> _Task prompt_
Each line of the listing that contains the word "lines" is to be copied.

——

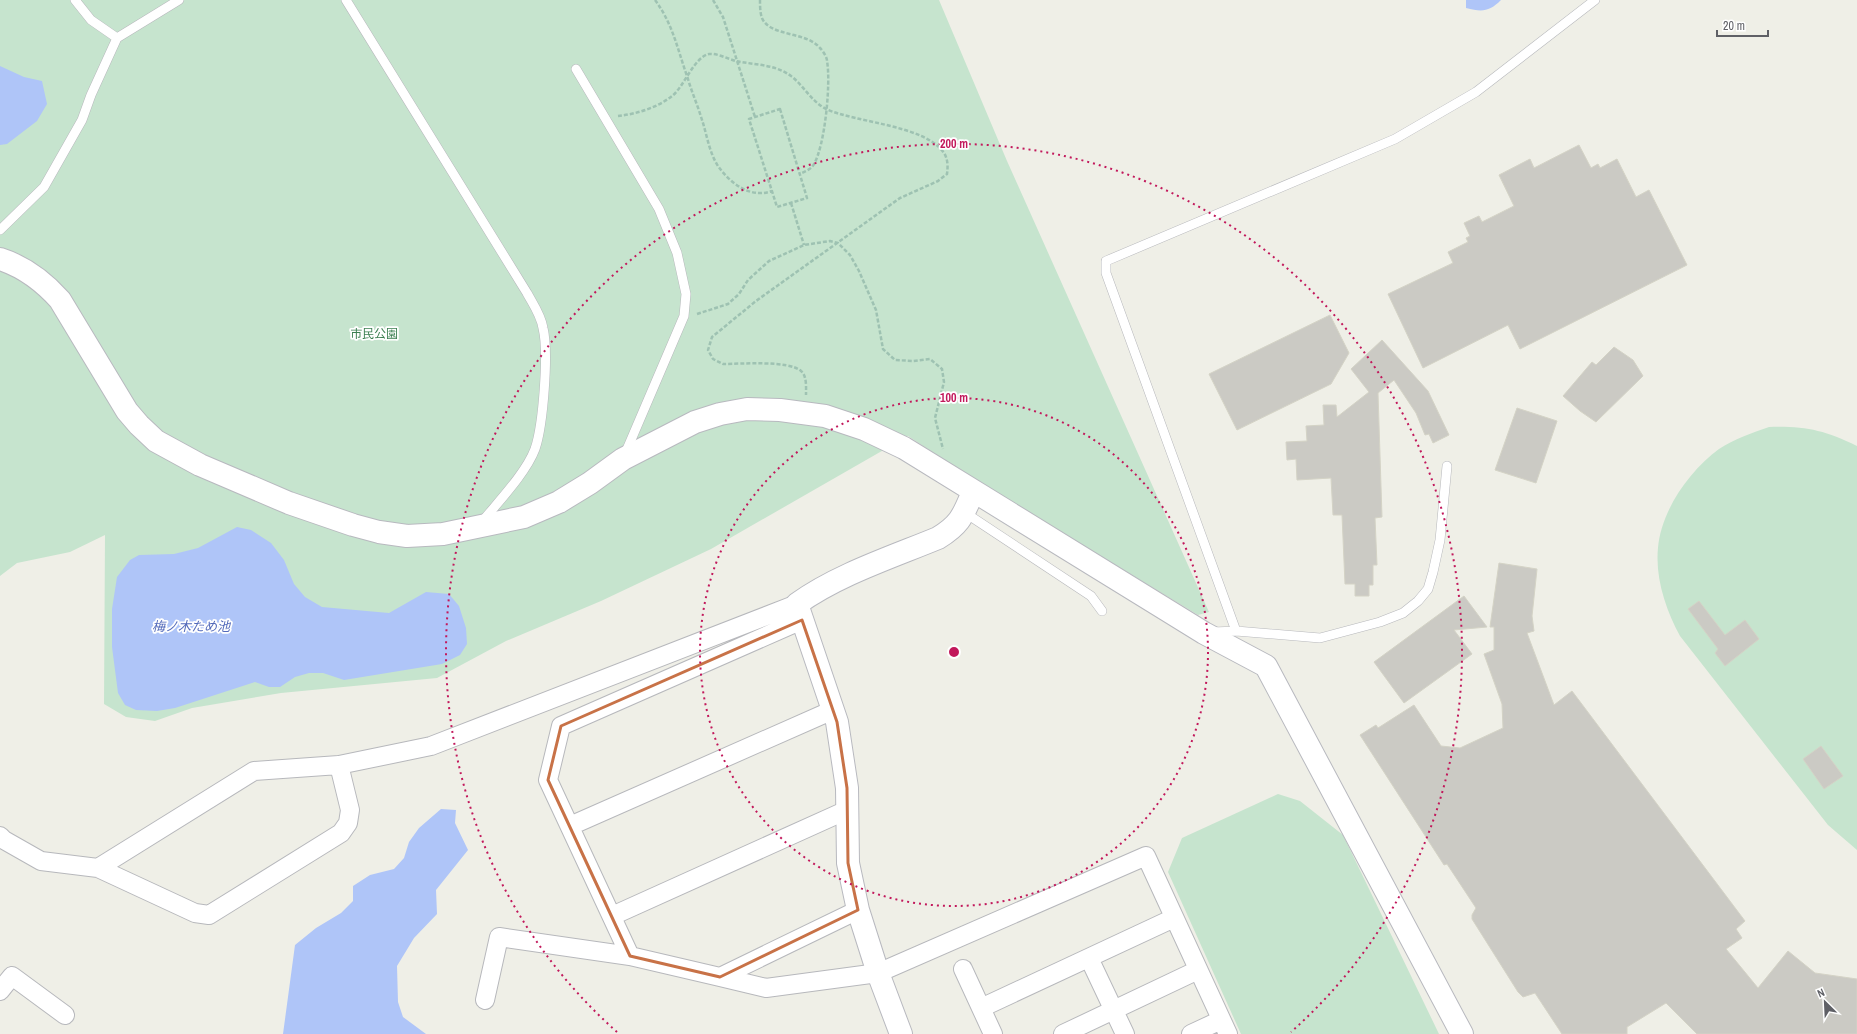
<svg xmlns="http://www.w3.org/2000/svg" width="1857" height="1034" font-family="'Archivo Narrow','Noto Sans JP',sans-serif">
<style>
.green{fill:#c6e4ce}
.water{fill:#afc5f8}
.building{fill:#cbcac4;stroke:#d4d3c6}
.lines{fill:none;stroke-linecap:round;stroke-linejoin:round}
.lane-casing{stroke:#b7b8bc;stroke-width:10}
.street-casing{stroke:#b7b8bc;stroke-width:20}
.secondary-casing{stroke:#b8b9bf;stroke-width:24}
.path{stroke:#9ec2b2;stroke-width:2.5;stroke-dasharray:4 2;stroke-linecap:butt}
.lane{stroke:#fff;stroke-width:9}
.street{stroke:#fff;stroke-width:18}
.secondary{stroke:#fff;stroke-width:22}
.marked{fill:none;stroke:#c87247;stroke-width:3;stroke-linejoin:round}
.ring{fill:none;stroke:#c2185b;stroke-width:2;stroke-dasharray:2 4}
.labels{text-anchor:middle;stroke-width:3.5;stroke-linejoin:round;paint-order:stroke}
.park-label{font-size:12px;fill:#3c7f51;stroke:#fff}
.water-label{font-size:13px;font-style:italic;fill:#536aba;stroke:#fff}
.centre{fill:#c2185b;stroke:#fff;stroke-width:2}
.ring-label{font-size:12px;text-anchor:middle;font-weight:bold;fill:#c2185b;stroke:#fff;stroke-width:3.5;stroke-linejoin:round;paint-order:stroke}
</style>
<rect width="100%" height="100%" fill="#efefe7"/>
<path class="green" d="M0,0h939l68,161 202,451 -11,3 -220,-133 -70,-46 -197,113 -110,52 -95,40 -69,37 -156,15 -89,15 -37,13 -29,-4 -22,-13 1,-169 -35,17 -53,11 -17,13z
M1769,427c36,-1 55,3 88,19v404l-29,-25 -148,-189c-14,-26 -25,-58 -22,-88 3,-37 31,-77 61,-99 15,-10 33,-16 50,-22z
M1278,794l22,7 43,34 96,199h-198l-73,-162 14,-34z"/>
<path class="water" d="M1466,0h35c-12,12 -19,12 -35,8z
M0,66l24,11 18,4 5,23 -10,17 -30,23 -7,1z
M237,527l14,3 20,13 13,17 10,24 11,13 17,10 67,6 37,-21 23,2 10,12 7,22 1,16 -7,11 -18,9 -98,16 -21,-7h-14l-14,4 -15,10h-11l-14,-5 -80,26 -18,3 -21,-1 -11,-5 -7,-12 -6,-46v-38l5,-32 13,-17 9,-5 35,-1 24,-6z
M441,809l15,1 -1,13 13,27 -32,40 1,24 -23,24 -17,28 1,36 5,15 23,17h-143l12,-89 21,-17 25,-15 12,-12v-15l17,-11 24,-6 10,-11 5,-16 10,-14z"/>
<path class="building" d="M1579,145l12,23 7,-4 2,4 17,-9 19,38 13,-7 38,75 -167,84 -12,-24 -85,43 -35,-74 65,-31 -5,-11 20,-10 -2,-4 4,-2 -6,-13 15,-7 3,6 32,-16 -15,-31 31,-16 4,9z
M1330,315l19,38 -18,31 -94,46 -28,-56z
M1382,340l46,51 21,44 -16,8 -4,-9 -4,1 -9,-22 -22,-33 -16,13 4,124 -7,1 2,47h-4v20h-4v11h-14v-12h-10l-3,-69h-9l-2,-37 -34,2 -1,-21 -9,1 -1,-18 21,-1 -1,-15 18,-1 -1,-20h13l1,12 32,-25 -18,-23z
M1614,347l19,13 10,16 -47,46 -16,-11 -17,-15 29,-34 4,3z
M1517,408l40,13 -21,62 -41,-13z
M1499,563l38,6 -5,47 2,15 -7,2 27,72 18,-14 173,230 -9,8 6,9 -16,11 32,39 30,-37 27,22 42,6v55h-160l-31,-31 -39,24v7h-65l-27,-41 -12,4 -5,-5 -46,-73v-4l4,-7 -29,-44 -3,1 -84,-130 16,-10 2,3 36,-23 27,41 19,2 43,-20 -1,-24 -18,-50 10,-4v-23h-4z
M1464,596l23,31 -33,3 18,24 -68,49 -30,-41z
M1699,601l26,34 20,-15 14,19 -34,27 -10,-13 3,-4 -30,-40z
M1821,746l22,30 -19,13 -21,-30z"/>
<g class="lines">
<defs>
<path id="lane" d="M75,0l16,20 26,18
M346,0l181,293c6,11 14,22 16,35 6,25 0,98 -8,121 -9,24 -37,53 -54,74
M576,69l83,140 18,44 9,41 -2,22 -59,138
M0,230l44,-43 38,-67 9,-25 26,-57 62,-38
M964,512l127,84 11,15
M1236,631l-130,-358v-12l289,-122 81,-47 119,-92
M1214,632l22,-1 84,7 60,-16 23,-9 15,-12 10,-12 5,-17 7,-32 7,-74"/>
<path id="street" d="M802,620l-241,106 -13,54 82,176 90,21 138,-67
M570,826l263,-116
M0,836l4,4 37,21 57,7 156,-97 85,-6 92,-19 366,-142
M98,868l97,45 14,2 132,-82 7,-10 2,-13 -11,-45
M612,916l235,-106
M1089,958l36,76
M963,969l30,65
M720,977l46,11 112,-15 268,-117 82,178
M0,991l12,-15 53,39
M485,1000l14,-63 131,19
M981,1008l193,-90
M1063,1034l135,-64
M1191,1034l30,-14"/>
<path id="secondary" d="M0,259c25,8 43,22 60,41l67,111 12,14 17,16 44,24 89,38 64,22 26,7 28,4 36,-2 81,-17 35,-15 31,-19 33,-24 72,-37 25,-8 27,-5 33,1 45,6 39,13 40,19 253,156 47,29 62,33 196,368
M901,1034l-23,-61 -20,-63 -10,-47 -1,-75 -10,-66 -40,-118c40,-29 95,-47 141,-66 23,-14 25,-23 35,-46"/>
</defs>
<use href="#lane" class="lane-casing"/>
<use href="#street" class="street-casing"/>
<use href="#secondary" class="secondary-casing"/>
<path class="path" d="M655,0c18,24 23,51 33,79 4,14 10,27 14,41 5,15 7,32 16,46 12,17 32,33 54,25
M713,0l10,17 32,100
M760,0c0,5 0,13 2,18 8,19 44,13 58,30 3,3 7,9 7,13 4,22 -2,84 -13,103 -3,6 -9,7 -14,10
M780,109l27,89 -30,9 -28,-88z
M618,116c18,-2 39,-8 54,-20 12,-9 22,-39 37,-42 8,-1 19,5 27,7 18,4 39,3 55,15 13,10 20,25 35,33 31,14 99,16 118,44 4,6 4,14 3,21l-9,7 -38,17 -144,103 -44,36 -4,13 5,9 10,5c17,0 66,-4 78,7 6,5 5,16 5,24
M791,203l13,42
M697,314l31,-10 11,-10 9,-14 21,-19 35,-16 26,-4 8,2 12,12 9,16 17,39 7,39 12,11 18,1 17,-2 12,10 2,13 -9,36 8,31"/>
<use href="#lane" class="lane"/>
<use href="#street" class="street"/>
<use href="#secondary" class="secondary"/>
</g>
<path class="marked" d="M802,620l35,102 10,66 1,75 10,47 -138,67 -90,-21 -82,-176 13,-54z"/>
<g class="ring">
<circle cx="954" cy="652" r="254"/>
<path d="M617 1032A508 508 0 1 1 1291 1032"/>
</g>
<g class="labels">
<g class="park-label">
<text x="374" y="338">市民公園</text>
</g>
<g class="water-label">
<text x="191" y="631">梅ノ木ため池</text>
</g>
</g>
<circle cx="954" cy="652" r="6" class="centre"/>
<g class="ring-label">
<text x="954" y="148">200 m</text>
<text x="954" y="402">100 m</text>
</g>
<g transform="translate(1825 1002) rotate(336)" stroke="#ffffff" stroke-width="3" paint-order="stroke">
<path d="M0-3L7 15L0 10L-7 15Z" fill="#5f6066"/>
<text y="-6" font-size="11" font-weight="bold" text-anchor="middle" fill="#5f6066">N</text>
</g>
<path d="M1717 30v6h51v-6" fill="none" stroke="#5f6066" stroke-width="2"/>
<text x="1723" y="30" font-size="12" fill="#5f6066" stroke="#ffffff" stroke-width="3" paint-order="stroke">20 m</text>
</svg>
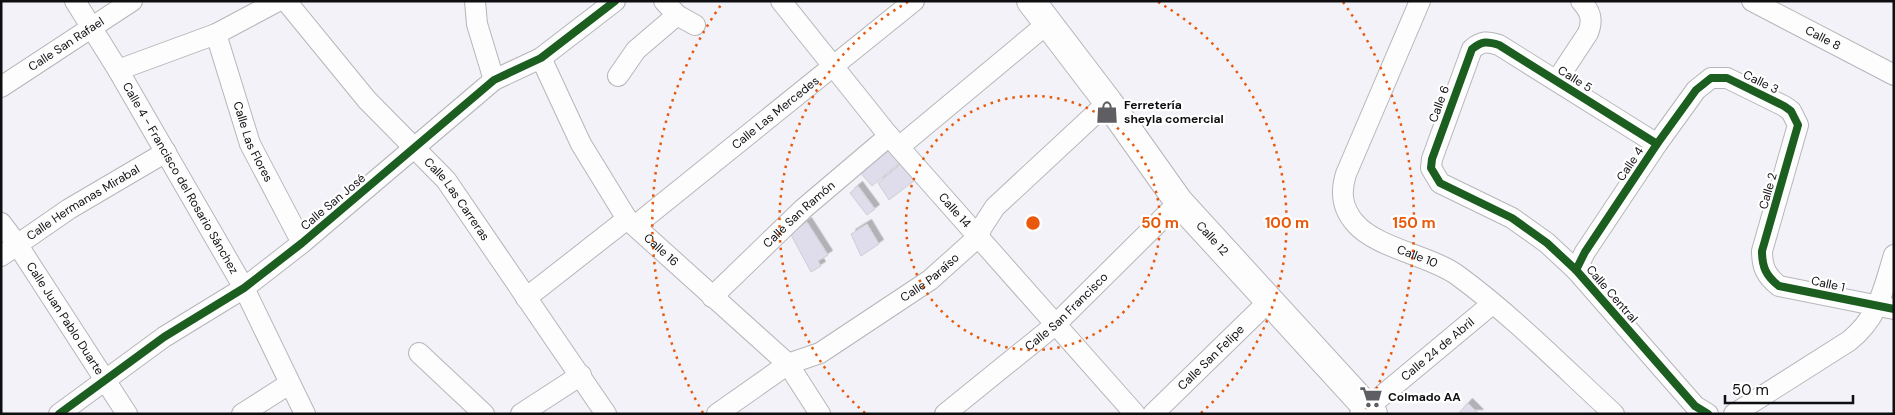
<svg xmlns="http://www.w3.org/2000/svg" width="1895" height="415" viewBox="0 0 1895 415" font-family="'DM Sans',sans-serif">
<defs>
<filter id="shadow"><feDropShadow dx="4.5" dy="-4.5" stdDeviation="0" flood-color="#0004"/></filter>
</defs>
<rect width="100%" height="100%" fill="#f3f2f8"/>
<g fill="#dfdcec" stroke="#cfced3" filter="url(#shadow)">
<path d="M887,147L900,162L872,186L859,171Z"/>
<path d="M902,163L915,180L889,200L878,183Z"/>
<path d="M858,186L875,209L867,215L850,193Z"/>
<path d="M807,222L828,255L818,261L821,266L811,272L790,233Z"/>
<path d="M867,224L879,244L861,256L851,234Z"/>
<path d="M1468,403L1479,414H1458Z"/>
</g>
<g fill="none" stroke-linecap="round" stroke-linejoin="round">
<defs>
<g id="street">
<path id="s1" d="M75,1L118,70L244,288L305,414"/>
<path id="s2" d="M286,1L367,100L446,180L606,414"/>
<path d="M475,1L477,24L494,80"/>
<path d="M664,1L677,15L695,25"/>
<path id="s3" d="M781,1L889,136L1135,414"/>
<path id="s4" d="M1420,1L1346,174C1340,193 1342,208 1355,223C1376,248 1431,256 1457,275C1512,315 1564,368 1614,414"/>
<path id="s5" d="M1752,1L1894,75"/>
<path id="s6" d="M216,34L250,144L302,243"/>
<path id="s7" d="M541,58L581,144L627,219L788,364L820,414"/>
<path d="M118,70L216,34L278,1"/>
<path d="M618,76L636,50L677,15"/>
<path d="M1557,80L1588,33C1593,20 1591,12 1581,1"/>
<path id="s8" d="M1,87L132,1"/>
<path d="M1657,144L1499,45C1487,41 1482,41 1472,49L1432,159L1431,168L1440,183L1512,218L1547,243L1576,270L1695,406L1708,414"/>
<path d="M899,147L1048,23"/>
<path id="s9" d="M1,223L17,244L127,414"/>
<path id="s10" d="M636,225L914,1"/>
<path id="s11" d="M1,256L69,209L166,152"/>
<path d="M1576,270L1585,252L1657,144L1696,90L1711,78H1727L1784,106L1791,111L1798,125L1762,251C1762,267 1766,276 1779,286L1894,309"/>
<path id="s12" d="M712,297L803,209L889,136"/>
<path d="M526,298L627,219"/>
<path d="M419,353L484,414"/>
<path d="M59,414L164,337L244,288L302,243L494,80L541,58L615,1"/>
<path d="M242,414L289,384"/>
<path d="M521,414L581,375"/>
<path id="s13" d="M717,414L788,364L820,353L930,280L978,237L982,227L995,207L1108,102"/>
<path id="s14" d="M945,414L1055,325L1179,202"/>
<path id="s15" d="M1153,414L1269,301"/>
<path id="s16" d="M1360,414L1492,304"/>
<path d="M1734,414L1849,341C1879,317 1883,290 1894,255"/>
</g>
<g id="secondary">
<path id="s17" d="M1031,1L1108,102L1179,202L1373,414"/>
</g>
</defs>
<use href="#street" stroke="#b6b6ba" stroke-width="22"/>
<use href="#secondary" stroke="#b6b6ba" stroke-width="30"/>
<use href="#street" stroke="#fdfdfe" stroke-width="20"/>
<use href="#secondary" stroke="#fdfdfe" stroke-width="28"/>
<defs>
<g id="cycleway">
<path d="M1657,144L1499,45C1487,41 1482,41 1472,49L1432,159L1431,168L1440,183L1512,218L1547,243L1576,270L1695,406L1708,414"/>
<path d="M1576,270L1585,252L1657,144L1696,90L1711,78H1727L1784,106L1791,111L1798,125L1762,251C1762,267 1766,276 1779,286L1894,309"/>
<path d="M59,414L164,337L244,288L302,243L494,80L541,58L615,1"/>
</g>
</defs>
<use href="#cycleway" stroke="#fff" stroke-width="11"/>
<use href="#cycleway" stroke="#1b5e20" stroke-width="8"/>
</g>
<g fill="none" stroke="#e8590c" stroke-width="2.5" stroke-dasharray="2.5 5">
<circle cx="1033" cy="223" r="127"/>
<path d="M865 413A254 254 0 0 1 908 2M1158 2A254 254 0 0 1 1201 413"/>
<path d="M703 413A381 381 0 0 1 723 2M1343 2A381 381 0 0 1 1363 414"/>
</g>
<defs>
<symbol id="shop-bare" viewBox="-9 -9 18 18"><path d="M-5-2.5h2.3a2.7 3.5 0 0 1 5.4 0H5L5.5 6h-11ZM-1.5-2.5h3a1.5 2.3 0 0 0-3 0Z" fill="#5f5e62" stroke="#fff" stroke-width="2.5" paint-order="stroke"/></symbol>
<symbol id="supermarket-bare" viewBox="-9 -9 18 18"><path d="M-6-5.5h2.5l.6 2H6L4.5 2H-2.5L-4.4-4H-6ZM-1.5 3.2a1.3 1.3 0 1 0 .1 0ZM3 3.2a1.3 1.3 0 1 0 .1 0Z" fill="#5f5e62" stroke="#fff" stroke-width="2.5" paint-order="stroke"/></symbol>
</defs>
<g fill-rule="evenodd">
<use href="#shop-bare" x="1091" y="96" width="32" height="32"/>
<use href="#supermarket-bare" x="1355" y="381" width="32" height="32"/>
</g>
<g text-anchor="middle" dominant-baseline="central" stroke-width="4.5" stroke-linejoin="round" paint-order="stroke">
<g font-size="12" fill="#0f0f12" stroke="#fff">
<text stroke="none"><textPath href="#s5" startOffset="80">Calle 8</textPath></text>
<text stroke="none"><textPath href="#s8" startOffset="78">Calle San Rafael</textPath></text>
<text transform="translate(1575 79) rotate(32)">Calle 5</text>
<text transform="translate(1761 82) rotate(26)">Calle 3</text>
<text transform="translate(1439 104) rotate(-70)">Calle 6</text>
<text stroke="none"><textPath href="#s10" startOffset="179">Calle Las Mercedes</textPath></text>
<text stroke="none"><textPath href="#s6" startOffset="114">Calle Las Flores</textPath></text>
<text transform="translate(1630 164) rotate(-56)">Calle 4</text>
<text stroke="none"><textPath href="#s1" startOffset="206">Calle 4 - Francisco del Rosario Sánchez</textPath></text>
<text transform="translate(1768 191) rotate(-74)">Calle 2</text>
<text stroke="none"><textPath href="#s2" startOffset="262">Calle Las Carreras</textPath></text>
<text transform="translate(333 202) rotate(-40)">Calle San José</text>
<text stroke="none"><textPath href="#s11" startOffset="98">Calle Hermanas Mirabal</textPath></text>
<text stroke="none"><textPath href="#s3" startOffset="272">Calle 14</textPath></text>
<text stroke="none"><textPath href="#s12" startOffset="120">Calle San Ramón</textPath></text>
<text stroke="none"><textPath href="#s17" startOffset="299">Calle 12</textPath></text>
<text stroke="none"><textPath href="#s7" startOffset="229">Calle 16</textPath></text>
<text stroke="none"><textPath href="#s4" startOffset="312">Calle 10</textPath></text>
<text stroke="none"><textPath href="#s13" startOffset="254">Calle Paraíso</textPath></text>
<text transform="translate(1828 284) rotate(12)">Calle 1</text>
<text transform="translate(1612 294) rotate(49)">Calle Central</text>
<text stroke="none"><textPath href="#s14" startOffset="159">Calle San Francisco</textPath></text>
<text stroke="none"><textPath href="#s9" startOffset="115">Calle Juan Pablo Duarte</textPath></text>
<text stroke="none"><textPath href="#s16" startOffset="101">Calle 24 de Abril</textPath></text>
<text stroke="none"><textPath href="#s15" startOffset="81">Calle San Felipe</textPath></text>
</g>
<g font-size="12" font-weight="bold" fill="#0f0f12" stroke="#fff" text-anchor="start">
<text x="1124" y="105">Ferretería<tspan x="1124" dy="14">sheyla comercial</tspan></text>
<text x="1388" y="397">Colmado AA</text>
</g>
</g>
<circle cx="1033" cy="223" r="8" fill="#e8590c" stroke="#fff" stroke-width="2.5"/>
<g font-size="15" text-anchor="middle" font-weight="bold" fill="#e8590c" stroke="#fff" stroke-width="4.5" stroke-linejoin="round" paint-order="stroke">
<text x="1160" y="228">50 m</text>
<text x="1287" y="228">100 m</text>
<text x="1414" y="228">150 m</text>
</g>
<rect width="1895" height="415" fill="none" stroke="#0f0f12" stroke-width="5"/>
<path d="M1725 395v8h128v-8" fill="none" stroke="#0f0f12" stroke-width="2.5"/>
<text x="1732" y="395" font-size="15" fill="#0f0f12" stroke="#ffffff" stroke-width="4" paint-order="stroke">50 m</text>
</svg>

——

> _Response to this task_
.lines{fill:none;stroke-linecap:round;stroke-linejoin:round}
<g class="lines">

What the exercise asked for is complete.